To my understanding, this is how a dynamic webpage is built. So how do I do it?
So you want (for example) the file /files/file2.php to be shown to the user when they visit /example?
That’s not really recommended, and its really confusing to maintain and edit files in the future.
not exactly. A dynamic website is a website that customizes each page for each user. For example, if you go you youtube.com, that’s a dynamic website because every user is going to see something different depending on the videos they watched before. But if you go to a site like tinkertechlab.com, that would be a static site, since the same page is shown to every user.
Basically, if you login to a website, its dynamic, and if you don’t, its static (In general).
It’s possible with .htaccess, but again, I highly recommend not doing that (Unless I am mis-understanding you).
Instead, create an index.php or index.html file in the example directory, and that is the page that will show when a user visits /example.
How did Reddit make it a separate page when you visited reddit.com/wiki/wiki/index.html, but not reddit.com/wiki/wiki? If Reddit is using some super long string as …/wiki/wiki’s default page, for example “…/wiki/wiki/agoqqotqjgqigqjgq.html”, then how can I find out that super long string, before their .htaccess redirects me to a url without it?
Most websites make custom URLs from the application code, not through files and directories. For example, the server this forum runs on doesn’t have a directory t that contains a folder how-to-deliver-content-for-a-directory-without-any-files-inside that holds the data for this website.

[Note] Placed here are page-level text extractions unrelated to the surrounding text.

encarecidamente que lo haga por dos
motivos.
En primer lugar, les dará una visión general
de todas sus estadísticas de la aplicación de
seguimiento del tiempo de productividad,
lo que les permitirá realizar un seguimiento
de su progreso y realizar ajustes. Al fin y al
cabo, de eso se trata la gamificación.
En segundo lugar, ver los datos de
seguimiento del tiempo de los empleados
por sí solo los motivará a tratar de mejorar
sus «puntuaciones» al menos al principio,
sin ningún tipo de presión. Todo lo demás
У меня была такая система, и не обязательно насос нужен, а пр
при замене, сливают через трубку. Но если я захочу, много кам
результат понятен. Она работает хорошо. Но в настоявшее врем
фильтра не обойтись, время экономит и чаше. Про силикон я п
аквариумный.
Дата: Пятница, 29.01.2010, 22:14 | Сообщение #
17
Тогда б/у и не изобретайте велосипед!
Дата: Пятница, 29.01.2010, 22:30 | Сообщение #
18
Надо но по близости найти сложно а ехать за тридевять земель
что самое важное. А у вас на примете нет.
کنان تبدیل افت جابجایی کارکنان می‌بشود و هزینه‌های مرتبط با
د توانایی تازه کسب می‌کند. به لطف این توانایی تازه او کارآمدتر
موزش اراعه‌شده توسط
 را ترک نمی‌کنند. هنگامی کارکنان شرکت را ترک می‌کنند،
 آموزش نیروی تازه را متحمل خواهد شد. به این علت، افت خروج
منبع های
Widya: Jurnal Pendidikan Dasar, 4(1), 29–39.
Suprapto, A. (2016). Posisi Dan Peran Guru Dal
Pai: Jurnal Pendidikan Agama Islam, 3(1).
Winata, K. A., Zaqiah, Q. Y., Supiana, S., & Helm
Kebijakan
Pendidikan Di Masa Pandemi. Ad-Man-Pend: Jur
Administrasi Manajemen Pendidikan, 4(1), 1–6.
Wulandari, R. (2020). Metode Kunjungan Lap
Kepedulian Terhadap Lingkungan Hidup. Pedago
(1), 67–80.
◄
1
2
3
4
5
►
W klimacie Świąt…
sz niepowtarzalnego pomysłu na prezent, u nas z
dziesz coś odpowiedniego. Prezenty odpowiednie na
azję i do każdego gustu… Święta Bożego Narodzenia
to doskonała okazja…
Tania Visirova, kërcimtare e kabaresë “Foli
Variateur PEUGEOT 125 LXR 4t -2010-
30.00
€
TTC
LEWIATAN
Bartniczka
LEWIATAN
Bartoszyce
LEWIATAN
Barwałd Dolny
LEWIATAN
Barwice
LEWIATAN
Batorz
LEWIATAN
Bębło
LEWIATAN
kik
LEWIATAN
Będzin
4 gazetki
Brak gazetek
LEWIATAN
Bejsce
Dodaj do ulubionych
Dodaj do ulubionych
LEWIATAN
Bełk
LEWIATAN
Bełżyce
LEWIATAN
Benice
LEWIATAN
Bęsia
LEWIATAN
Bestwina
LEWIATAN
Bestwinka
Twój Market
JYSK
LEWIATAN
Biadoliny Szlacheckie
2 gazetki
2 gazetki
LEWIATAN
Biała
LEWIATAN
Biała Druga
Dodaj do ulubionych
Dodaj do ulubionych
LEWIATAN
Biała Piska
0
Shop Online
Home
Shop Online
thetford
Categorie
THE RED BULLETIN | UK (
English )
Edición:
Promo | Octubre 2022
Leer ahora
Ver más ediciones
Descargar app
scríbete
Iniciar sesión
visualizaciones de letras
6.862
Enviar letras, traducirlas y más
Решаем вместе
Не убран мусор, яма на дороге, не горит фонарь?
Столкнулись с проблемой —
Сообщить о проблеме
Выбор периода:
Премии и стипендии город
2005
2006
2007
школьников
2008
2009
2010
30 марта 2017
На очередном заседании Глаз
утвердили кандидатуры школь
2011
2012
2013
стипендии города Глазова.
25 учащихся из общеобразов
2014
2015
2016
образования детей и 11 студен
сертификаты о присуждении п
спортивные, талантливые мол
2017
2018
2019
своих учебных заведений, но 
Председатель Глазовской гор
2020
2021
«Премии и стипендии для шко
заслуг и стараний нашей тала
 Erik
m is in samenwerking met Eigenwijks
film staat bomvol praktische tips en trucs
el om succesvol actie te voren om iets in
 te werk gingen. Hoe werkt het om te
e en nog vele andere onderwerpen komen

Instead, the server is configured that it will try to find a file or folder with the name of the URL. And if that doesn’t exist, the request is sent to the website code (usually a single index.php file for PHP websites). The index.php file then runs code that parses the original URL, and loads a page depending on the original URL.
You can build this yourself by writing code that parses the $_SERVER['REQUEST_URI'] variable, and a htaccess file that looks roughly like this one from WordPress.
But you can also use a PHP framework instead to handle this common functionality. Every web framework has functionality for this.